Edit the lines running from the one containing "long keepAlive = super.getKeepAliveDuration" through the end of the rows, replacing "connections" with "sockets" and leaving everything else unchanged.

(Stored data entries)
§

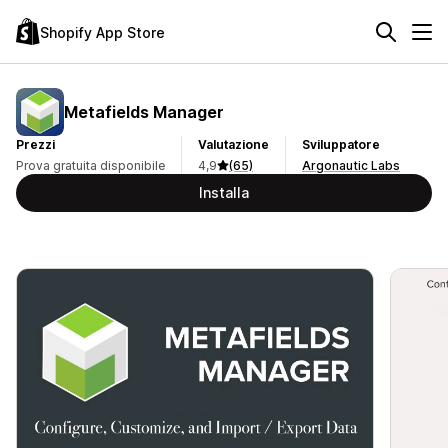
Shopify App Store
Metafields Manager
Prezzi
Valutazione
Sviluppatore
Prova gratuita disponibile
4,9
(65)
Argonautic Labs
Installa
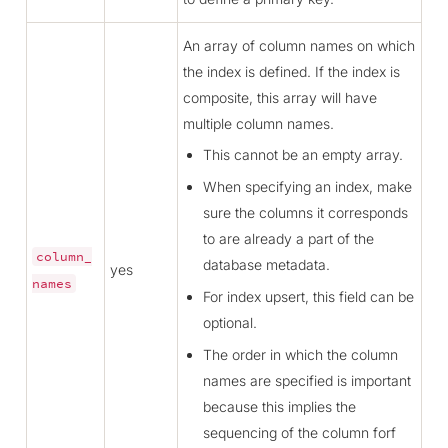
An array of column names on which
the index is defined. If the index is
composite, this array will have
multiple column names.
This cannot be an empty array.
When specifying an index, make
sure the columns it corresponds
to are already a part of the
column_
database metadata.
yes
names
For index upsert, this field can be
optional.
The order in which the column
names are specified is important
because this implies the
sequencing of the column forf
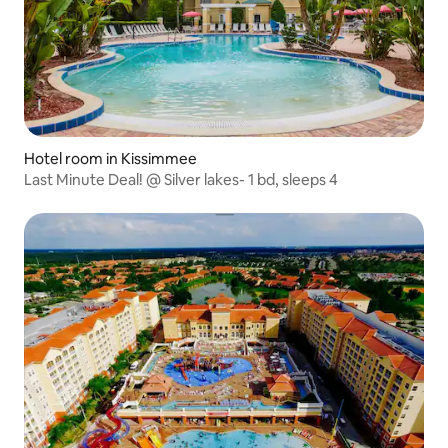
Hotel room in Kissimmee
Last Minute Deal! @ Silver lakes- 1 bd, sleeps 4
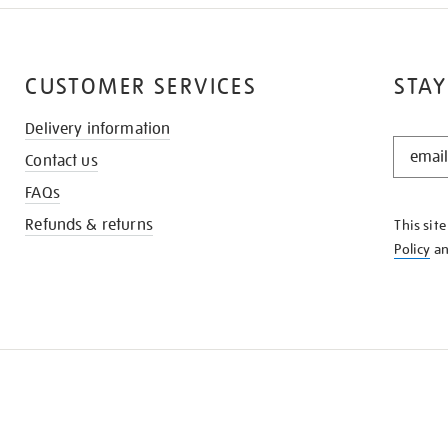
CUSTOMER SERVICES
STAY
Delivery information
STAY
Contact us
IN
THE
FAQs
KNOW
Refunds & returns
This sit
Policy
a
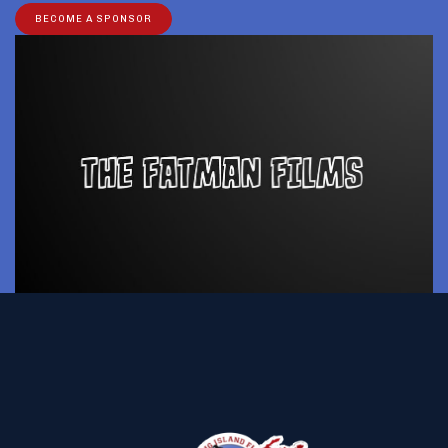
BECOME A SPONSOR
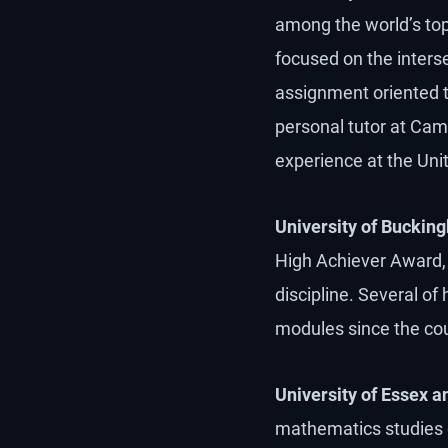
among the world’s top 
focused on the interse
assignment oriented tow
personal tutor at Cam
experience at the Uni
University of Buckin
High Achiever Award, 
discipline. Several of
modules since the cou
University of Essex a
mathematics studies g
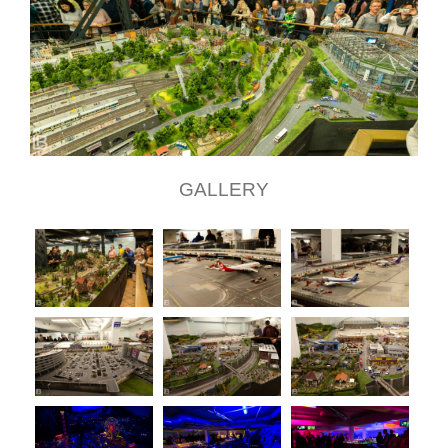
GALLERY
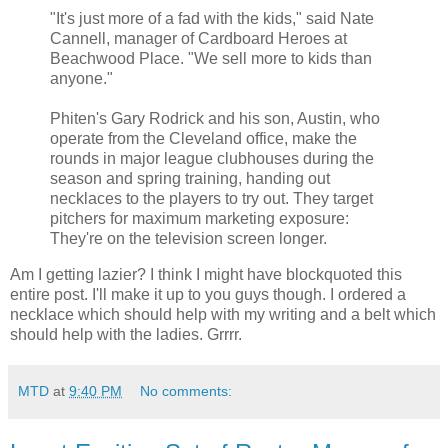
"It's just more of a fad with the kids," said Nate
Cannell, manager of Cardboard Heroes at
Beachwood Place. "We sell more to kids than
anyone."
Phiten's Gary Rodrick and his son, Austin, who
operate from the Cleveland office, make the
rounds in major league clubhouses during the
season and spring training, handing out
necklaces to the players to try out. They target
pitchers for maximum marketing exposure:
They're on the television screen longer.
Am I getting lazier? I think I might have blockquoted this
entire post. I'll make it up to you guys though. I ordered a
necklace which should help with my writing and a belt which
should help with the ladies. Grrrr.
MTD
at
9:40 PM
No comments:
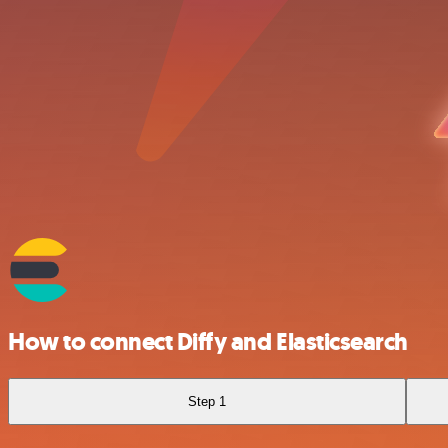
How to connect Diffy and Elasticsearch
Step 1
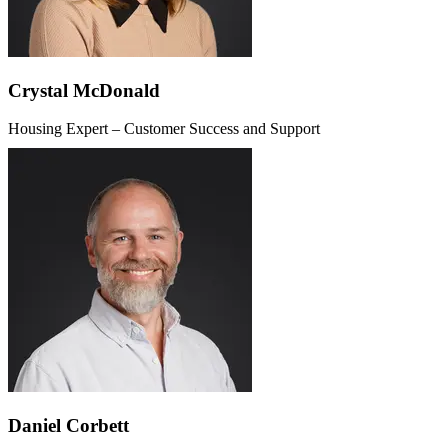
Crystal McDonald
Housing Expert – Customer Success and Support
Daniel Corbett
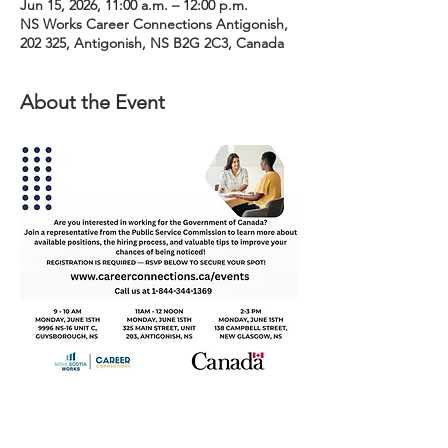
Jun 15, 2026, 11:00 a.m. – 12:00 p.m.
NS Works Career Connections Antigonish,
202 325, Antigonish, NS B2G 2C3, Canada
About the Event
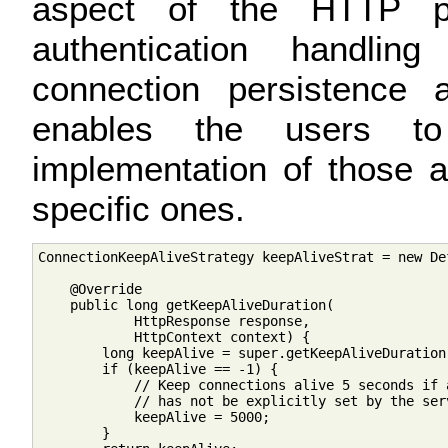
aspect of the HTTP pr
authentication handli
connection persistence 
enables the users to 
implementation of those a
specific ones.
ConnectionKeepAliveStrategy keepAliveStrat = new De
    @Override

    public long getKeepAliveDuration(

            HttpResponse response,

            HttpContext context) {

        long keepAlive = super.getKeepAliveDuration
        if (keepAlive == -1) {

            // Keep connections alive 5 seconds if 
            // has not be explicitly set by the serv
            keepAlive = 5000;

§

• _Solved problem_:
        long keepAlive = super.getKeepAliveDuration
        if (keepAlive == -1) {

            // Keep sockets alive 5 seconds if 
            // has not be explicitly set by the serv
            keepAlive = 5000;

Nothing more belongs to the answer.